Hello Everyone,
I am required to write a program which, when given an nxn 2D array of char, and the specified coordinates of a specific point in that array, returns thelargest number of horizontal, vertical or diagonal contiguous (side-by-side) sequence of points
of that same char value that intersects with the given point.
The way I took on this problem was to:
1) First find out the number of points with the same char value up, down, right, left, north-east, north-west, south-east, and south-west of the given point.

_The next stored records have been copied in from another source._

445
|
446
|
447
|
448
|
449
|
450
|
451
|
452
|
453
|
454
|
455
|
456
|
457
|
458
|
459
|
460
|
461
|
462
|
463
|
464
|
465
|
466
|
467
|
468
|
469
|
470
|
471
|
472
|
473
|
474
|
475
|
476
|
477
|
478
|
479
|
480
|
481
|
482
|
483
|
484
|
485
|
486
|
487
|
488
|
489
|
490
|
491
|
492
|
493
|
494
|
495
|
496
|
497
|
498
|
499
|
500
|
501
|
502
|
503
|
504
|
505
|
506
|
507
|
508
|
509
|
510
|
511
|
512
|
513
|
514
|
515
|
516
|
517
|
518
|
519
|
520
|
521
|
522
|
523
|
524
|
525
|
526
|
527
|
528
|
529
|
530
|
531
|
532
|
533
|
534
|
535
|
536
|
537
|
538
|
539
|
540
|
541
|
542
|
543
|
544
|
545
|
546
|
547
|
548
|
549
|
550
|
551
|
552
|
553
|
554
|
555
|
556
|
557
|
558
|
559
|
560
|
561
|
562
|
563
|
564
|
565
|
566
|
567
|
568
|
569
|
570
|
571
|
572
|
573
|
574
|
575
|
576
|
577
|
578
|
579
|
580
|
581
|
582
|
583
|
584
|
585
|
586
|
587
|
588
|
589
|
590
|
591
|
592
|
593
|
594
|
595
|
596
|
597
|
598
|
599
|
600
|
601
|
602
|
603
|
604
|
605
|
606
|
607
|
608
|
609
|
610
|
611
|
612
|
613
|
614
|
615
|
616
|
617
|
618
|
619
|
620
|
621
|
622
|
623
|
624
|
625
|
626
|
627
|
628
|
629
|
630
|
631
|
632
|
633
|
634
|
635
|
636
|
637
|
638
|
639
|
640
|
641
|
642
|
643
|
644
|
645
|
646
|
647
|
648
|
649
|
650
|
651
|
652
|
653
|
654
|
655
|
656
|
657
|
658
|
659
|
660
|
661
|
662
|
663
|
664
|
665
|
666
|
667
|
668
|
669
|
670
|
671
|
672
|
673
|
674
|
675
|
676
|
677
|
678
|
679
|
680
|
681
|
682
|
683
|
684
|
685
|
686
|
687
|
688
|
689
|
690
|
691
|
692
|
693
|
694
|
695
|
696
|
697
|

2)Add up+down+1(the one is for the point itself), north-west+south-east+1, etc...
3) Finally I compared the four values (updown, rightleft, NESW, NWSE) and returned the largest one.

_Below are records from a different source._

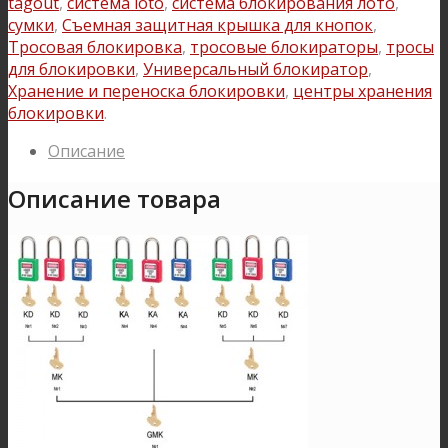
tagout
,
система loto
,
система блокирования лото
,
сумки
,
Съемная защитная крышка для кнопок
,
Тросовая блокировка
,
тросовые блокираторы
,
тросы
для блокировки
,
Универсальный блокиратор
,
Хранение и переноска блокировки
,
центры хранения
блокировки
.
Описание
Описание товара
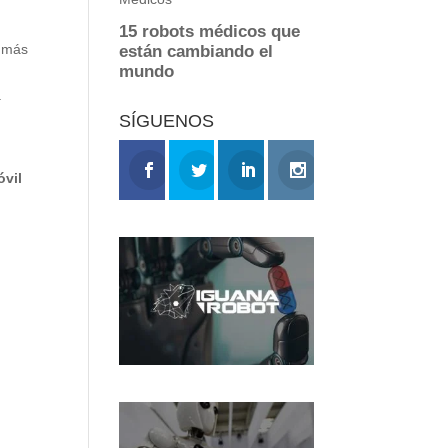
e más
a
SÍGUENOS
óvil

Well, that's how the program is supposed to work in theory but as you can probably guess it doesn't work. In addition to telling me what I'm doing wrong, is there a simpler way to do what I am trying to accomplish?
Thanks in advance
Here's the code:
Code:
int findLongest(char **board, int n, int row, int col)
{
char current;
int rightleft, updown, NESW, NWSE;
int r, c, c1=0, c2=0, c3=0, c4=0, c5=0, c6=0, c7=0, c8=0, d;
int t1=1, t2=1, t3=1, t4=1, t5=1, t6=1, t7=1, t8=1;
current=board[row][col];
//check Above: col remains the same
for(r=row-1;r>=0||t1!=0;r--)//with the condition r>=0 I made sure not to accidentally check values outside of the array
{
if(current==board[r][col])//checks if above point is same
{
c1++;
}
else
{
t1=0;//if we reach a point which is not the same (so we can exit)
}
}
//check Below: col remains the same
for(r=row+1;r<n||t2!=0;r++)
{
if(current==board[r][col])
{
c2++;
}
else
{
t2=0;
}
}
//check Right: row remains the same
for(c=col+1;c<n||t3!=0;c++)
{
if(current==board[row][c])
{
c3++;
}
else
{
t3=0;
}
}
//check Left: row remains the same
for(c=col-1;c>=0||t4!=0;c--)
{
if(current==board[row][c])
{
c4++;
}
else
{
t4++;
}
}
//check NE: row-d, col+d (we stop when either col==n-1||row==0)
for(d=1;d<=n||t5!=0;d++)
{
if(col+d==n-1||row-d==0)
{
t5++;
}
if(board[row-d][col+d]==current&&t5==0)
{
c5++;
}
else
{
t5++;
}
}
//check SW: row+d, col-d (we stop when either col==0||row==n-1)
for(d=1;d<=n||t6!=0;d++)
{
if(col-d==0||row+d==n-1)
{
t6++;
}
if(board[row+d][col-d]==current&&t6==0)
{
c6++;
}
else
{
t6++;
}
}
//check SE: row+d, col+d (we stop when either col==n-1||row==0)
for(d=1;d<=n||t7!=0;d++)
{
if(col+d==n-1||row+d==0)
{
t7++;
}
if(board[row+d][col+d]==current&&t7==0)
{
c7++;
}
else
{
t7++;
}
}
//check NW: row-d, col-d (we stop when either col==0||row==0)
for(d=1;d<=n||t8!=0;d++)
{
if(col-d==0||row-d==0)
{
t8++;
}
if(board[row-d][col-d]==current&&t7==0)
{
c8++;
}
else
{
t8++;
}
}
rightleft=c3+c4+1;
updown=c1+c2+1;
NESW=c8+c6+1;
NWSE=c5+c7+1;
if(rightleft>=updown&&rightleft>=NESW&&rightleft>=NWSE)
{
return rightleft;
}
else if(updown>=rightleft&&updown>=NESW&&updown>=NWSE)
{
return updown;
}
else if(NESW>=updown&&NESW>=rightleft&&NESW>=NWSE)
{
return NESW;
}
else
{
return NWSE;
}
}